• **EXERCISE DETAILS**:
Output only the lines below from the one containing "The best Postgres GUI" to the one containing "At the end of", exactly as written, both ends kept.

:: RECORDS ::

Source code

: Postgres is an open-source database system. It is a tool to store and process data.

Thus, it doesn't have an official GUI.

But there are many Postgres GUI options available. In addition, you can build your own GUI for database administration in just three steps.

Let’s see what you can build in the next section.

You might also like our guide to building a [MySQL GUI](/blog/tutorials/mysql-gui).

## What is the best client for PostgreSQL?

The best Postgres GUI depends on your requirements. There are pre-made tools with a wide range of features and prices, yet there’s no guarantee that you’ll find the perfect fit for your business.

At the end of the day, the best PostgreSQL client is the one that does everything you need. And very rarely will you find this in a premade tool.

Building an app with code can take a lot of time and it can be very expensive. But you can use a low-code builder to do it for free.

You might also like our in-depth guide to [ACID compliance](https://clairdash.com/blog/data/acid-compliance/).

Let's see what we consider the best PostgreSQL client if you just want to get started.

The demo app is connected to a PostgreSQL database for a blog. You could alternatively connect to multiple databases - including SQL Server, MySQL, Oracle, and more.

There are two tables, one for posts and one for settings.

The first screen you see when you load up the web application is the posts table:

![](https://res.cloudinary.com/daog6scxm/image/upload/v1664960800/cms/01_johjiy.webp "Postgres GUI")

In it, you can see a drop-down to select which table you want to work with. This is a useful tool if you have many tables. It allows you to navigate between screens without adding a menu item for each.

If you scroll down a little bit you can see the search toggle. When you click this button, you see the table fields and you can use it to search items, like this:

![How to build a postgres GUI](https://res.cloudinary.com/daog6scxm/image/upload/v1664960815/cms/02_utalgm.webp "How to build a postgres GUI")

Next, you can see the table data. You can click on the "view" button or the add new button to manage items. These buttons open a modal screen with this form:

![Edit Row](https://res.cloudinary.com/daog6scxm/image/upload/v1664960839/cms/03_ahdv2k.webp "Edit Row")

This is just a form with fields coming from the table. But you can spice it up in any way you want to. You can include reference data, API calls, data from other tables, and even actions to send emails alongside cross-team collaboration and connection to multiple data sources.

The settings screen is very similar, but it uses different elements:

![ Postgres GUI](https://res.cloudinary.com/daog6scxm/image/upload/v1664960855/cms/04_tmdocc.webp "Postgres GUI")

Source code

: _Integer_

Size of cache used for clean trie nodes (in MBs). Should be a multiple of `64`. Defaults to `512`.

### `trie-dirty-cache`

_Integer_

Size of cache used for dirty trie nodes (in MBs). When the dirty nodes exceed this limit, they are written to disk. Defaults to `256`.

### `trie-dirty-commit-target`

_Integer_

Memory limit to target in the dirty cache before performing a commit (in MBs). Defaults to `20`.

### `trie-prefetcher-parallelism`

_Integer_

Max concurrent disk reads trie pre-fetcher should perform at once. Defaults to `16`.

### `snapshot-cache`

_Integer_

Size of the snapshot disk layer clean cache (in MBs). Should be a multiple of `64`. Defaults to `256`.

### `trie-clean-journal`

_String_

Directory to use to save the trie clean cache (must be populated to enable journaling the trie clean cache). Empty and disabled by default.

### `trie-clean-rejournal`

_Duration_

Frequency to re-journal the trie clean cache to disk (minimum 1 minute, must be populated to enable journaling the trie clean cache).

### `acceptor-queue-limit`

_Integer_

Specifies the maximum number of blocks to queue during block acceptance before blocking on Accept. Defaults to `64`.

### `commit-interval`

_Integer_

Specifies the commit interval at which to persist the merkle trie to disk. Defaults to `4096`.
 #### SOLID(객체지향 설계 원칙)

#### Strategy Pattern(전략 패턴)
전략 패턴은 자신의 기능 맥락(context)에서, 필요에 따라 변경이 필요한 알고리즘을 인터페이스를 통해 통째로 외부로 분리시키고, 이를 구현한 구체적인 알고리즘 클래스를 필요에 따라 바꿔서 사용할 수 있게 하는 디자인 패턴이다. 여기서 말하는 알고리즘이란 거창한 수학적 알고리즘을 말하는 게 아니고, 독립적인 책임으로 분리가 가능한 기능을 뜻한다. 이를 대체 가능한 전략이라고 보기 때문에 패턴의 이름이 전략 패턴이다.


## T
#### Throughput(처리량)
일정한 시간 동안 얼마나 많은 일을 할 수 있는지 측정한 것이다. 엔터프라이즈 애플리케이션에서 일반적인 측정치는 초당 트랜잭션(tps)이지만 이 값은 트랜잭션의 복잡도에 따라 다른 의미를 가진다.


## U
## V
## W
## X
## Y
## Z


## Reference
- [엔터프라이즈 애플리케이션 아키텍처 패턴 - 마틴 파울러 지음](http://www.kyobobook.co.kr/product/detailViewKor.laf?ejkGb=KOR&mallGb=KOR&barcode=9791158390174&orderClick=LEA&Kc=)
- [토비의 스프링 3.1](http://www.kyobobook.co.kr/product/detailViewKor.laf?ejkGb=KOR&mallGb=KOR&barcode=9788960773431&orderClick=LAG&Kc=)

:::

• **COMPLETED TASK**:
The best Postgres GUI depends on your requirements. There are pre-made tools with a wide range of features and prices, yet there’s no guarantee that you’ll find the perfect fit for your business.

At the end of the day, the best PostgreSQL client is the one that does everything you need. And very rarely will you find this in a premade tool.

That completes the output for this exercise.